What to produce
Retype all of the listing exactly, with no pictures.

═════ Records for the task ═════

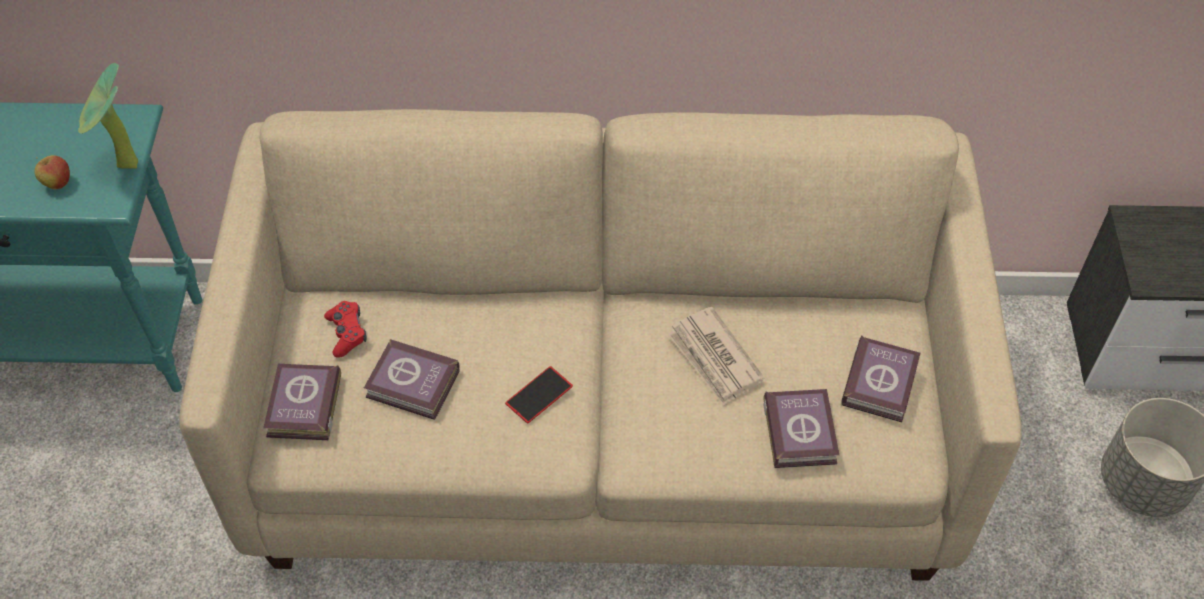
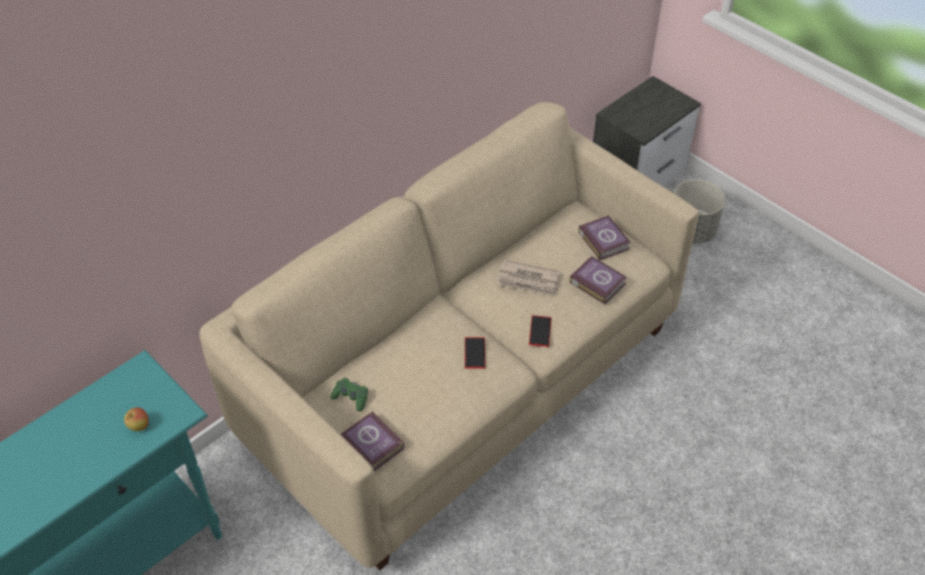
camera: 45 degrees left, 5 degrees down
(125, 168) = (169, 391): potted plant -> none
(347, 333) = (351, 397): red game controller -> green game controller
(414, 386) = (414, 393): book -> none
(651, 434) = (540, 331): none -> phone

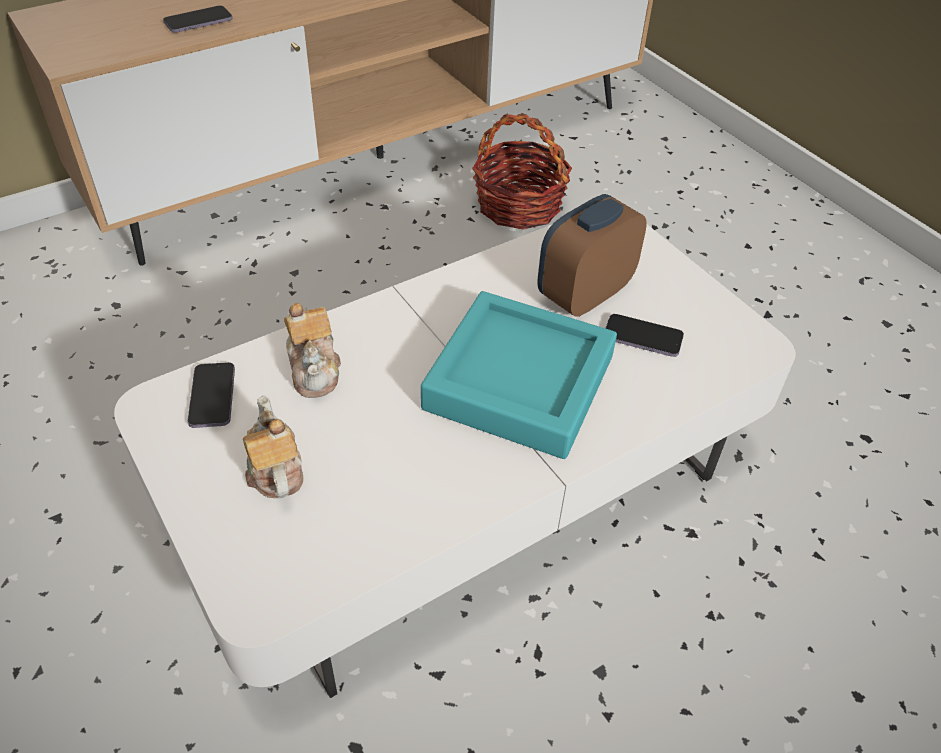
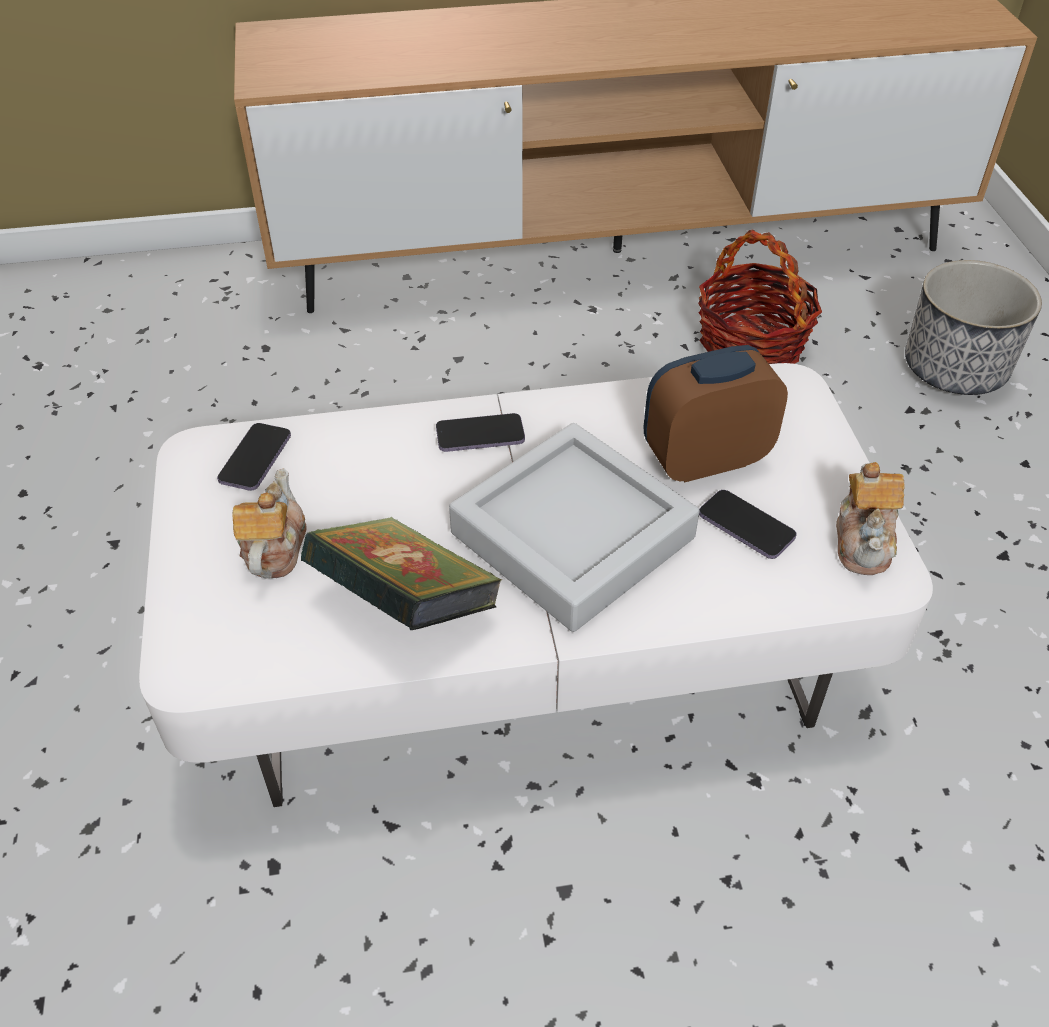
camera: 25 degrees right, 0 degrees up
(198, 22) = (411, 63): phone -> phone (480, 435)
(315, 369) = (368, 460): teapot -> teapot (864, 541)
(418, 481) = (405, 605): none -> book
(519, 383) = (572, 535): turquoise tray -> grey tray
(667, 189) = (954, 368): none -> planter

═════

Task response
camera: 45 degrees left, 5 degrees down
(125, 168) = (169, 391): potted plant -> none
(347, 333) = (351, 397): red game controller -> green game controller
(414, 386) = (414, 393): book -> none
(651, 434) = (540, 331): none -> phone

camera: 25 degrees right, 0 degrees up
(198, 22) = (411, 63): phone -> phone (480, 435)
(315, 369) = (368, 460): teapot -> teapot (864, 541)
(418, 481) = (405, 605): none -> book
(519, 383) = (572, 535): turquoise tray -> grey tray
(667, 189) = (954, 368): none -> planter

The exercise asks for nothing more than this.